Over 70 agribusiness sector senior leaders converged at the event to hear insights into the future direction of the industry. Siecap Senior Advisor John Storie acted as MC and introduced proceedings at the forum with ClarkeKann Consultant of Property and Projects Tim Ferrier.
The guest speaker was agribusiness sector expert John Corbett, who presented on the consolidation within Australian agriculture.
John Corbett is a Director of the $500 million sheep and grain producer Hassad Australia, Chairman of Pioneer Seeds Australia and a consultant specialising in the agricultural sector based in Brisbane. He combines 23 years’ experience in banking and finance with a proven track record in providing practical and commercial solutions to complex financial and commercial issues.
His presentation detailed macro thematics, underlying drivers of change such as technology, disruption and access to capital, along with current trends and opportunities in the industry.

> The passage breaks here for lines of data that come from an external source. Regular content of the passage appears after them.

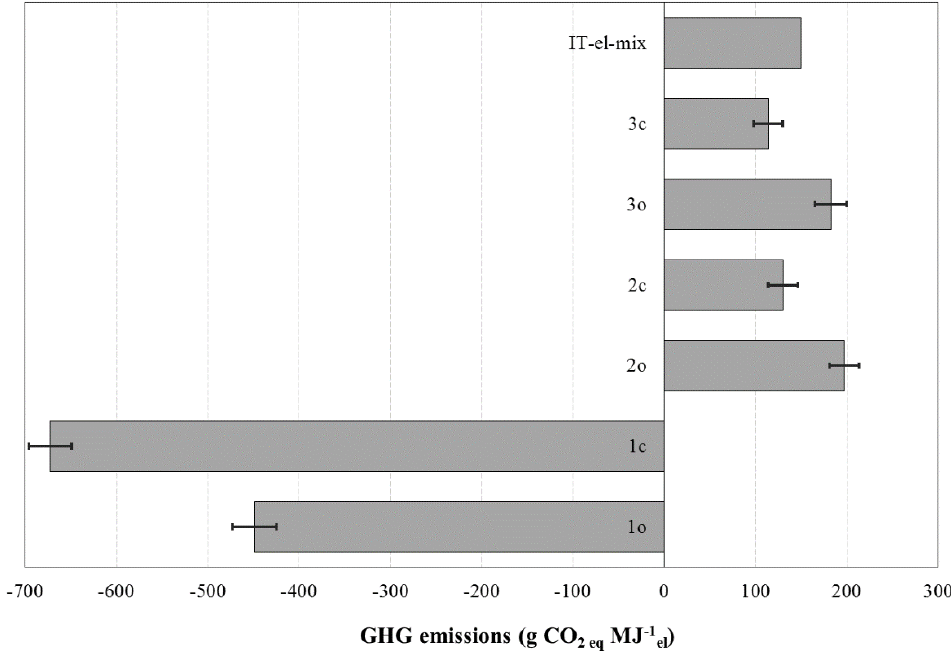
Figure A3. Results of the assessment of the sensitivity of the total GHG emissions to the variability of biogas plants leakages and methane slip through the gas engine. The grey bars represent the total GHG emissions of the analysed systems, the black error bars represent how the total GHG emissions range by varying the leakages and the methane slip by + or −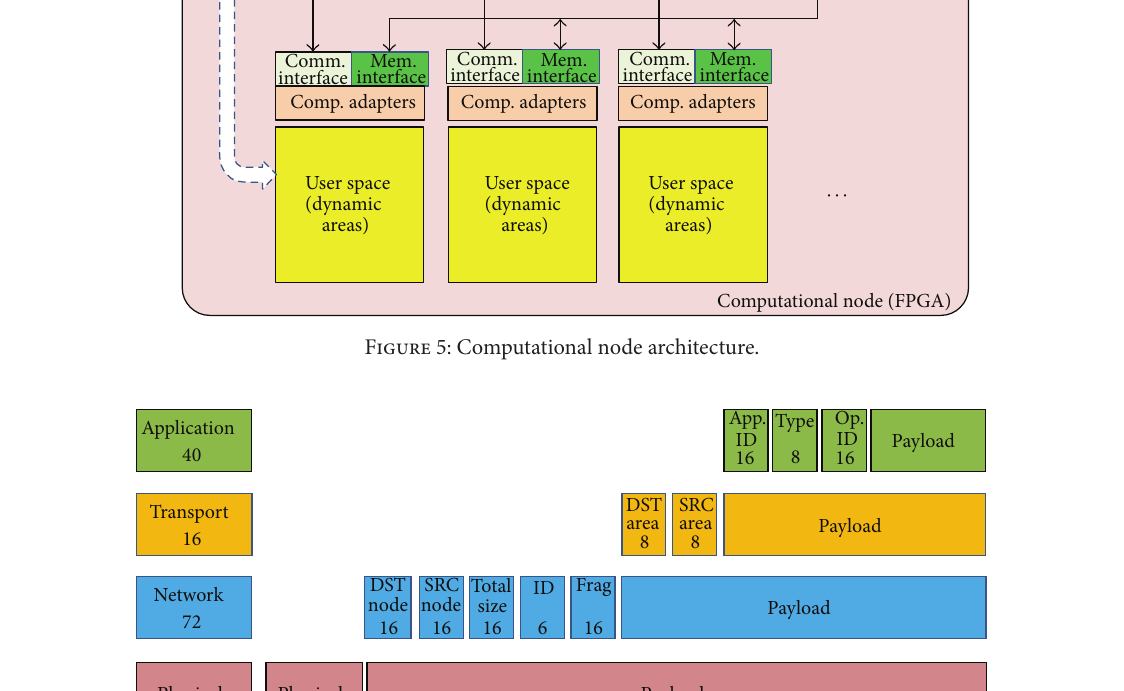
Figure 6: Network protocol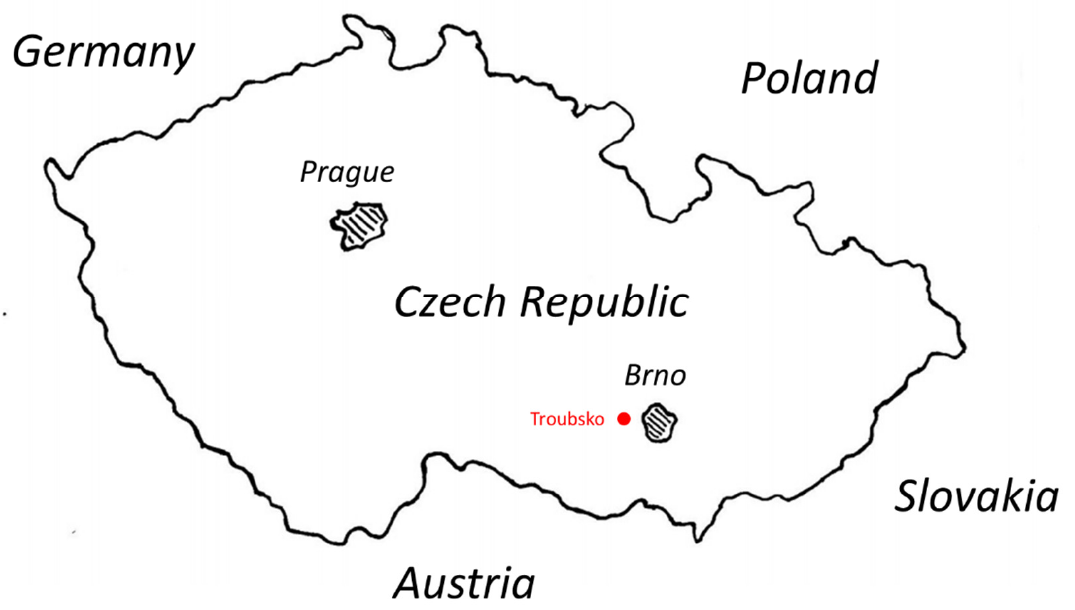
Figure A1. Localization of the Troubsko experimental field station in CZE (Czech Republic) and European Union.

The key outtake highlighted at the event was the rise of the family corporate agricultural model, which involves the next generation focusing on the farm as a business. The family model remains the most cost effective and efficient on-the-ground operational model as we enter a decade or so of significant succession driven change.
“Consistently it is families who have shown the way in how to make good returns in agriculture – witness the number of families that have outperformed and created great wealth in a single generation”, John illustrated.
With extensive consulting experience into agricultural and infrastructure projects, John is well qualified to make industry predictions, namely the continued rise of the family corporate model as the dominant model in agriculture.
“I believe the family corporate model is best placed to take advantage of the wide range of opportunities that we are seeing in Australian agriculture”, he explained.